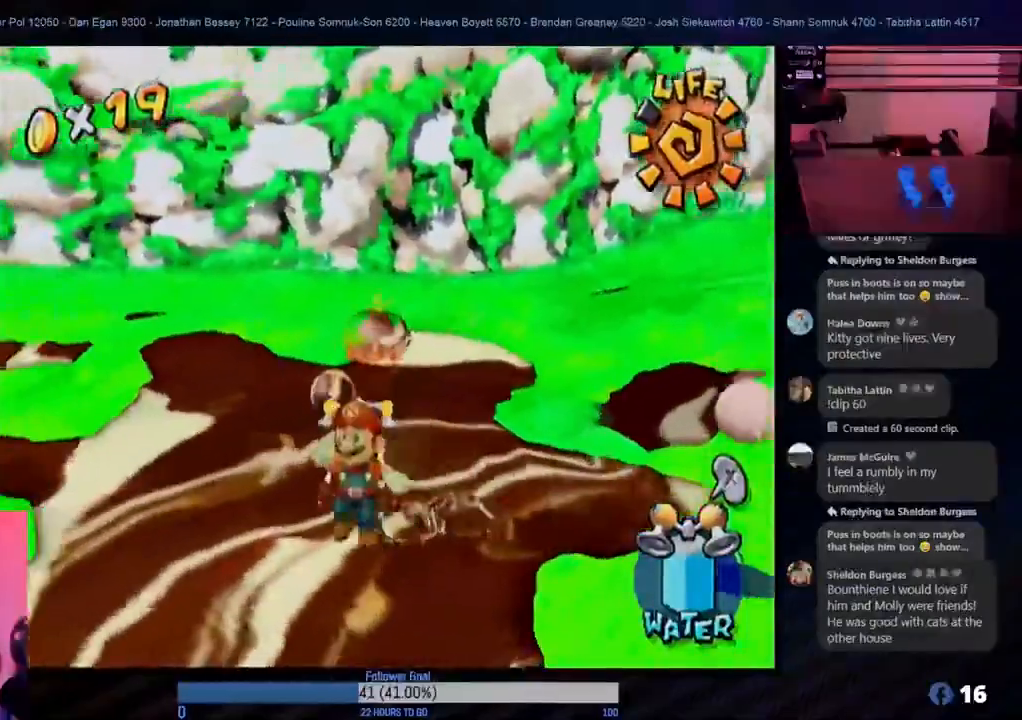
{"buttons": [], "left_stick": "down-right", "right_stick": "center", "events": [[83, "A", "down"], [183, "A", "up"]]}
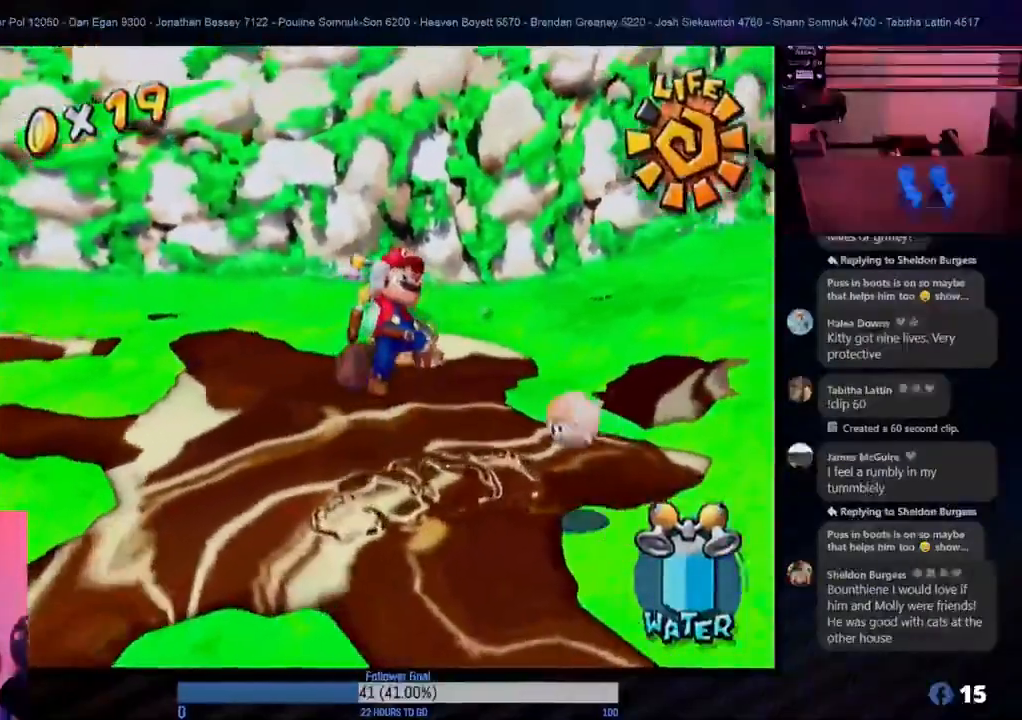
{"buttons": [], "left_stick": "down-right", "right_stick": "center", "events": []}
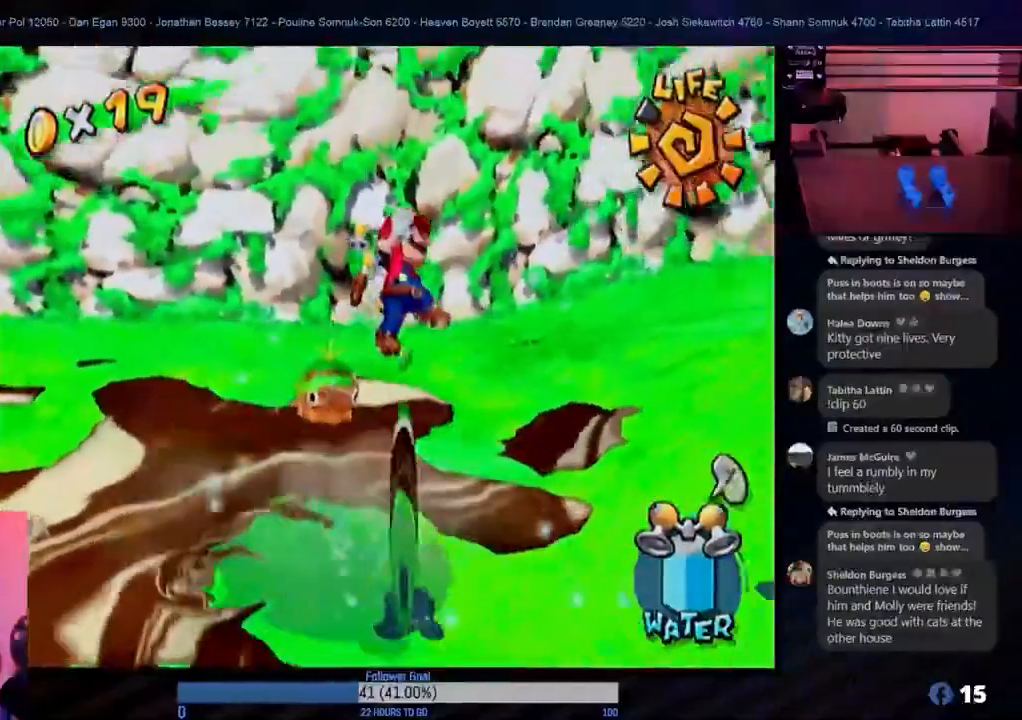
{"buttons": [], "left_stick": "right", "right_stick": "center", "events": [[217, "left_stick", "right"]]}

----

*What is being asked:*
Copy out all the data above exactly, minus the images.

*Response area:*
{"buttons": [], "left_stick": "down-right", "right_stick": "center", "events": [[83, "A", "down"], [183, "A", "up"]]}
{"buttons": [], "left_stick": "down-right", "right_stick": "center", "events": []}
{"buttons": [], "left_stick": "right", "right_stick": "center", "events": [[217, "left_stick", "right"]]}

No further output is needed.